Domani, giovedì 12 maggio, il Teatro Massimo di Palermo celebra il 25esimo anniversario della riapertura. Correva l’anno 1997, infatti, quando è stato riaperto al pubblico, con un doppio concerto. Gli eventi in programma per la ricorrenza.

L’anniversario della riapertura del Teatro Massimo

Dopo 23 anni di chiusura e in coincidenza con il centenario dell’inaugurazione, il 12 maggio del 1997 il Teatro Massimo veniva riaperto al pubblico con due concerti. Il primo, nel pomeriggio, diretto da Franco Mannino con il Coro e l’Orchestra del Teatro; il secondo, la sera, diretto da Claudio Abbado con l’orchestra dei Berliner Philharmoniker.

La mattina del 12 maggio, la prova di Claudio Abbado con i Berliner era stata aperta al pubblico degli studenti; ed era stata una grandissima emozione per un pubblico composto quasi interamente da ragazzi e ragazze nati dopo la chiusura del Teatro, un simbolo di Palermo.

Un quarto di secolo dopo, per ricordare questa ricorrenza, il Teatro Massimo ha invitato un direttore tra i più affermati come Michele Mariotti, direttore musicale del Teatro dell’Opera di Roma, a dirigere l’Orchestra e il Coro del Teatro.

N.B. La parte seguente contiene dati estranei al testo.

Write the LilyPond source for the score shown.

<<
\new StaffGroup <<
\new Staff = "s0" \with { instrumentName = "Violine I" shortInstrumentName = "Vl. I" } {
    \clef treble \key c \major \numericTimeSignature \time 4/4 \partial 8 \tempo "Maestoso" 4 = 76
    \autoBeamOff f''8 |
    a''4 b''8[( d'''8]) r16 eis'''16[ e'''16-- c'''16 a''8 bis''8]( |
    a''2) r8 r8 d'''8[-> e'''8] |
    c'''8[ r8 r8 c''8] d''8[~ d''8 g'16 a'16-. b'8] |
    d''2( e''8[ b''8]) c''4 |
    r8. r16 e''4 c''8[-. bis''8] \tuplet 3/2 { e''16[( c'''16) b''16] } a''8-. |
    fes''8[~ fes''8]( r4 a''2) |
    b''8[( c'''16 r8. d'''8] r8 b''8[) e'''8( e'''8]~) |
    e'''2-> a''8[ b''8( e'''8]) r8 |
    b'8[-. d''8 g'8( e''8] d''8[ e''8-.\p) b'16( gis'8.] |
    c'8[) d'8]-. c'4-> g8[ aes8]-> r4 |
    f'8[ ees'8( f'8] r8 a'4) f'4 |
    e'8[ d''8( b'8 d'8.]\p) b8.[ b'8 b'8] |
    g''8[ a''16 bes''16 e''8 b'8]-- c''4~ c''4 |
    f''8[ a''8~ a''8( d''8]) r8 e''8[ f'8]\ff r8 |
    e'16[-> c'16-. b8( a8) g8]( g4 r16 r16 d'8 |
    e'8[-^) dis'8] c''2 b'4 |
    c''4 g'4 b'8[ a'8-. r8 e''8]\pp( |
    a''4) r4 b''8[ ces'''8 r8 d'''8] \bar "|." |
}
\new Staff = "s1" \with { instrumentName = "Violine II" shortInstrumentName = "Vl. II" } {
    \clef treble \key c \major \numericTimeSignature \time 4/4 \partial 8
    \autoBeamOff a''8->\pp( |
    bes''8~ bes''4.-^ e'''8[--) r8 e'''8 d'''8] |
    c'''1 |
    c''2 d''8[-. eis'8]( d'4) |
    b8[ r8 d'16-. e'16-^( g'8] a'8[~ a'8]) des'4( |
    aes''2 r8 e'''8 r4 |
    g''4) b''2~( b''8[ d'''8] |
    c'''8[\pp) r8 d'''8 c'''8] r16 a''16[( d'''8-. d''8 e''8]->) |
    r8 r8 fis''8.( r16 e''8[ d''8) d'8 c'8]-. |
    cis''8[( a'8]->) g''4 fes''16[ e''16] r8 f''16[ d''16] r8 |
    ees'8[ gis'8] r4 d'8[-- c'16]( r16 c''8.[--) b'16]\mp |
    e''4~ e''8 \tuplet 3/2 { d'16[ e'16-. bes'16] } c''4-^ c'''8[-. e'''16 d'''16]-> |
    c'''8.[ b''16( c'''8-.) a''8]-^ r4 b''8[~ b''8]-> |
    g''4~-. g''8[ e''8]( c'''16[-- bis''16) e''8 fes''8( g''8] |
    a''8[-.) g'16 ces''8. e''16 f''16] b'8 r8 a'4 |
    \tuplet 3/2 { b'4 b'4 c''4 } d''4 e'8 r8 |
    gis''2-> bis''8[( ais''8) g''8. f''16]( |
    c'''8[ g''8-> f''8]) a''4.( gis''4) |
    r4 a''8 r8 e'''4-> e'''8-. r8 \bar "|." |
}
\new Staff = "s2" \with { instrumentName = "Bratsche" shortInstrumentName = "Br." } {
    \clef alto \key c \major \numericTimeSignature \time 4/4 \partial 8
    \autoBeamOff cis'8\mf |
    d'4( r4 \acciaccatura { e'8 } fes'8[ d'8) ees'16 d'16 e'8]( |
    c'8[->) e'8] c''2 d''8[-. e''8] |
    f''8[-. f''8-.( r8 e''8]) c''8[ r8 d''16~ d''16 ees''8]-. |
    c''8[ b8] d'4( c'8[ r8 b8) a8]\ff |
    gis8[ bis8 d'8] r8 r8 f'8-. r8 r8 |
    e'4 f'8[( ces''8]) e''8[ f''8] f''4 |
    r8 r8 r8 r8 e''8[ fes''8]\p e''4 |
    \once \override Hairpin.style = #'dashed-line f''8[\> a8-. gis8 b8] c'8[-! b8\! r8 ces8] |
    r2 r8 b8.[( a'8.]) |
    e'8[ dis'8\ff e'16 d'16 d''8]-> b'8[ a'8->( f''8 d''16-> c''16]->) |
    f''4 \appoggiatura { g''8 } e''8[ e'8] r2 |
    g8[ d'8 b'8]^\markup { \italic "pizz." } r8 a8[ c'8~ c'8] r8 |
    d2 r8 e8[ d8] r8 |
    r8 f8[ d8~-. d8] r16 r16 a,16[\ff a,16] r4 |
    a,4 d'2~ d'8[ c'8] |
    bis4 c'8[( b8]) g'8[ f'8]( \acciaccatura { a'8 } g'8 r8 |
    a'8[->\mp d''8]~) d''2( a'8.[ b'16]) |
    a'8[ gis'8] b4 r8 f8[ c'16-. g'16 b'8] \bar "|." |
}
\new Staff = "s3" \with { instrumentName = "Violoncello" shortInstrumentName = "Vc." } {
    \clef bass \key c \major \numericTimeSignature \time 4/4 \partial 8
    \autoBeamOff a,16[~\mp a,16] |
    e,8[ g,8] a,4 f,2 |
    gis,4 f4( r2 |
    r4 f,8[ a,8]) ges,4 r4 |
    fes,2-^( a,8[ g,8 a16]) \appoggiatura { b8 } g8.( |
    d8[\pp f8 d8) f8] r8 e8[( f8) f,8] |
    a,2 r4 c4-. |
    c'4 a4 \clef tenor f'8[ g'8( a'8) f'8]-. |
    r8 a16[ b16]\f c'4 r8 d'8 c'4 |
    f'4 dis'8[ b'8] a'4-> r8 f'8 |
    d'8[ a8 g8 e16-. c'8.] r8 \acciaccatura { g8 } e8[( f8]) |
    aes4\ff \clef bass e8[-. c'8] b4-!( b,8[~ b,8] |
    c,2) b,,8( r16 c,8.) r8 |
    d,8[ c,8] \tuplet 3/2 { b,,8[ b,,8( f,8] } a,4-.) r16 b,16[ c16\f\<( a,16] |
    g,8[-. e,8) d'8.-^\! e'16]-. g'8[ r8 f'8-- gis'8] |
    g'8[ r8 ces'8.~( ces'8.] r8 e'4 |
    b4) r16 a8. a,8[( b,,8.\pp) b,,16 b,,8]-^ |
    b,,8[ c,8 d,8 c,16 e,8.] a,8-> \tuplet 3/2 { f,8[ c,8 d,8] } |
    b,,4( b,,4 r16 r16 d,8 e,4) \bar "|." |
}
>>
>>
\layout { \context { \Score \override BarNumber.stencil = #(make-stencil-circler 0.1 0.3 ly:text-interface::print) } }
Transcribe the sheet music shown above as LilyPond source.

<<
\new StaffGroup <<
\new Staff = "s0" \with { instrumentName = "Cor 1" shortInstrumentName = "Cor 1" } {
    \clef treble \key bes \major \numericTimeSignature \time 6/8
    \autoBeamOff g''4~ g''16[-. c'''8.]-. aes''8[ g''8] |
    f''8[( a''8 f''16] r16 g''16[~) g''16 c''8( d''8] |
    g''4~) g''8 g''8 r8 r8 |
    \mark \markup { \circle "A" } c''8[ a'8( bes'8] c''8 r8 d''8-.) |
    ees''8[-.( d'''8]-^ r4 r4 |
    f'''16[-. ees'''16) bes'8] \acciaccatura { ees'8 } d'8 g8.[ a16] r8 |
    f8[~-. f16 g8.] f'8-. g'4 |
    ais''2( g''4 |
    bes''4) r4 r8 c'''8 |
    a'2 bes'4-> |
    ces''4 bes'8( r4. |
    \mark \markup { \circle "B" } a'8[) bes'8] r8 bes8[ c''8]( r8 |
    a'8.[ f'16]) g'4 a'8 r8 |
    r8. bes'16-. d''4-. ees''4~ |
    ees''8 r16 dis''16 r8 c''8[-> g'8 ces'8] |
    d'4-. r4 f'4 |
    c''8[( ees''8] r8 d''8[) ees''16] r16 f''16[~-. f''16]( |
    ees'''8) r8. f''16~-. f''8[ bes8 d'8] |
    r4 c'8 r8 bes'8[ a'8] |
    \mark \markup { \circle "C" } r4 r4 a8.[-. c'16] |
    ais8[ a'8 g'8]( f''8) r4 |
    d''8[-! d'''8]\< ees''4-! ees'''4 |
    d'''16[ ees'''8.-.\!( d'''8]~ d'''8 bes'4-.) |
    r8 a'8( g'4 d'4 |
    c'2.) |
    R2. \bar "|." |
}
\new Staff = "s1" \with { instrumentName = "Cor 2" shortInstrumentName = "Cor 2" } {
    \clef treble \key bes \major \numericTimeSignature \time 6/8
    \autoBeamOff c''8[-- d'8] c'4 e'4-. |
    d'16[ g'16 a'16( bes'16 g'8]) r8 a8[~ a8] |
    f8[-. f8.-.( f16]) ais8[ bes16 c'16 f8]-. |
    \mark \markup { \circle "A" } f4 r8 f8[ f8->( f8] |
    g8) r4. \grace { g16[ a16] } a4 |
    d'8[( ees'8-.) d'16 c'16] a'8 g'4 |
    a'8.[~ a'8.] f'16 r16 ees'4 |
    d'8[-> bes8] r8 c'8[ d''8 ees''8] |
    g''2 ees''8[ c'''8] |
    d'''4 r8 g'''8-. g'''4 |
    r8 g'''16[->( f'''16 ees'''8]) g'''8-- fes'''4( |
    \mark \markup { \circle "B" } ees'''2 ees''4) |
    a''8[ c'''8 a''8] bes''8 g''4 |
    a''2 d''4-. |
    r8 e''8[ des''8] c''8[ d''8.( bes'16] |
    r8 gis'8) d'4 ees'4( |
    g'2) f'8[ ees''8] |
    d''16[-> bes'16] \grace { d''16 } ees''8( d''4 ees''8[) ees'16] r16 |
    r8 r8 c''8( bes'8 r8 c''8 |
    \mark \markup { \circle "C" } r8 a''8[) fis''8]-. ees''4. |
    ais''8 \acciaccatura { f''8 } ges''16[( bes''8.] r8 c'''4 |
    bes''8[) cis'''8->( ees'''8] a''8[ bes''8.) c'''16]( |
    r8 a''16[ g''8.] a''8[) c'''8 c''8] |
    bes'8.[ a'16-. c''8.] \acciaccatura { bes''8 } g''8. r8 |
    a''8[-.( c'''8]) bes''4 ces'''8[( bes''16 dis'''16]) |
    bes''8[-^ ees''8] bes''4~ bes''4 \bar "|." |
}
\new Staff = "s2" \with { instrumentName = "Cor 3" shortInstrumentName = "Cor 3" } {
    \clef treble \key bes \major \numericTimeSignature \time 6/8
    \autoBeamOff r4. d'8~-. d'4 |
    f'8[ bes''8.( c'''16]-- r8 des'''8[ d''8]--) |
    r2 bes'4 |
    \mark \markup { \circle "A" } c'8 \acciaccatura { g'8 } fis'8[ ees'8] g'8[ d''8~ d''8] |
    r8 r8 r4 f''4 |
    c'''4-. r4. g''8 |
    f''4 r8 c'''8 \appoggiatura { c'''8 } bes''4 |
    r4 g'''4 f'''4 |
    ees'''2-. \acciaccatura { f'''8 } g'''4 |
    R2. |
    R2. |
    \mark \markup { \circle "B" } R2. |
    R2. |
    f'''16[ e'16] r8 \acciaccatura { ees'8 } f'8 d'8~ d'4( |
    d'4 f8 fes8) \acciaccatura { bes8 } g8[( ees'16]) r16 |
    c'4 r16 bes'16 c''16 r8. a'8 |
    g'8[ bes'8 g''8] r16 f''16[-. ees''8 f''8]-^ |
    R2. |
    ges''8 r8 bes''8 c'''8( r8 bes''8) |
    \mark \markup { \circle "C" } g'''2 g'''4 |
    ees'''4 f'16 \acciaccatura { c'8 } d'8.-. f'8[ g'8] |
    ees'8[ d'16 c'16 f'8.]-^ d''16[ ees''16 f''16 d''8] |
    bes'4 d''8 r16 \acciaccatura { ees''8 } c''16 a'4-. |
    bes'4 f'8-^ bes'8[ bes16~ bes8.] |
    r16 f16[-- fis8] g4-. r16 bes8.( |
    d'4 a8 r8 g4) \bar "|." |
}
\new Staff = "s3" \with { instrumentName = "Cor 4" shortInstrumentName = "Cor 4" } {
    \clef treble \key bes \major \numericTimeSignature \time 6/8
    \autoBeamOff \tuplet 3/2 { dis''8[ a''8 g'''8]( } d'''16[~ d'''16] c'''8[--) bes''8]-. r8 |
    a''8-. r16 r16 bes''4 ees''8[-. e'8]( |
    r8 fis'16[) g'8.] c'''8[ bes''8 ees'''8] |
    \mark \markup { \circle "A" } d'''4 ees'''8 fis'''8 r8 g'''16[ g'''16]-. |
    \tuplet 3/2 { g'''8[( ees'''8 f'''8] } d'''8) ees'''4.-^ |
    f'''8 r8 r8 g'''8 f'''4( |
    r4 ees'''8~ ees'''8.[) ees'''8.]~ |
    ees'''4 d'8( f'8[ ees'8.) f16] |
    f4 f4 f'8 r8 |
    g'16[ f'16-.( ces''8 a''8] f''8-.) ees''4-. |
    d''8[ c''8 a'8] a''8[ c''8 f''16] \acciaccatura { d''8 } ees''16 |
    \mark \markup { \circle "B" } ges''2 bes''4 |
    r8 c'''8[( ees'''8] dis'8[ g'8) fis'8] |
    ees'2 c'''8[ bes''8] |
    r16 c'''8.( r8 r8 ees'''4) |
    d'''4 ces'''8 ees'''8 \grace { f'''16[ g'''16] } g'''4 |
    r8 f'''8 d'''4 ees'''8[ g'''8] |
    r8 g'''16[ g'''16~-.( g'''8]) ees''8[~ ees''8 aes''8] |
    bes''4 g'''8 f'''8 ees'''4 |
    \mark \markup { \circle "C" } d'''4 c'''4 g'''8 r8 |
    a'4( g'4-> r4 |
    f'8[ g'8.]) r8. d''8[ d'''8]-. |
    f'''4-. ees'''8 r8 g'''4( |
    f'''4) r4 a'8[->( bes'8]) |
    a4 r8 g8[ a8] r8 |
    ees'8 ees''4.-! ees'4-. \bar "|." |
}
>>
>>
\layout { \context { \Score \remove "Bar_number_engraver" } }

Il concerto celebrativo vuole confermare la vitalità e la presenza del teatro nel tessuto sociale e culturale della città. Già nella mattina di oggi, mercoledì 11 maggio, la prova che prevede il concerto è stata aperta ai giovani degli istituti scolastici cittadini.

«La riapertura del teatro Massimo – dice il Sovrintendente Marco Betta – fu un segno di rinascita. L’arte e la musica non smettono mai di rappresentare i valori più profondi della civiltà, celebriamo questo anniversario con questa consapevolezza e la gioia ed il senso di essere ritornati al mondo».

Il programma del concerto

Il concerto si terrà giovedì 12 maggio 2022 alle ore 20,30. Il programma vede una successione di grandi composizioni: si comincia infatti con i Vier letzte Lieder di Richard Strauss, I quattro ultimi canti, che sono il messaggio di congedo dal mondo del compositore bavarese. Strauss aveva già ottantaquattro anni quando li scrisse nel 1948, e furono eseguiti solo dopo la sua morte, nel 1950.

Dal primo Frühling (Primavera) fino all’ultimo, Im Abendrot (Al tramonto), che si conclude con la domanda “è questa forse la morte?”, un senso di grande serenità pervade questi Lieder, su testi di Hermann Hesse per i primi tre e di Joseph von Eichendorff per l’ultimo, il più significativo.

Ad eseguirli con l’Orchestra del Teatro Massimo sarà il soprano Christiane Karg. A seguire Schicksalslied (Canto del destino) di Johannes Brahms su testo del poeta romantico Friedrich Hölderlin. Anche Brahms, come Strauss, si interroga sul destino dell’uomo. Ma se la dimensione di Richard Strauss era individuale, le domande di Brahms hanno una portata collettiva: il testo di Hölderlin quindi non è affidato a una voce solista, ma al Coro diretto da Ciro Visco.

Chiude il concerto la Sinfonia n. 9 “Dal nuovo mondo”, tra le più famose e trascinanti sinfonie di Antonín Dvořák. Fu scritta nel 1893 durante il soggiorno americano del compositore ceco che, al culmine della sua fama, era stato invitato a dirigere il conservatorio di New York.

In questa sinfonia Dvořák infonde la curiosità e il fascino di questo “nuovo mondo” che gli si apriva nelle sale da concerto ma anche nelle strade: fu lui a spingere i giovani musicisti incontrati in America ad abbandonare i modelli europei per scrivere una musica che rispecchiasse la loro esperienza, così come anche lui aveva portato le melodie tradizionali nelle sue opere. Le melodie e i ritmi della sinfonia risentono così tanto della suggestione delle scoperte americane che della nostalgia della patria.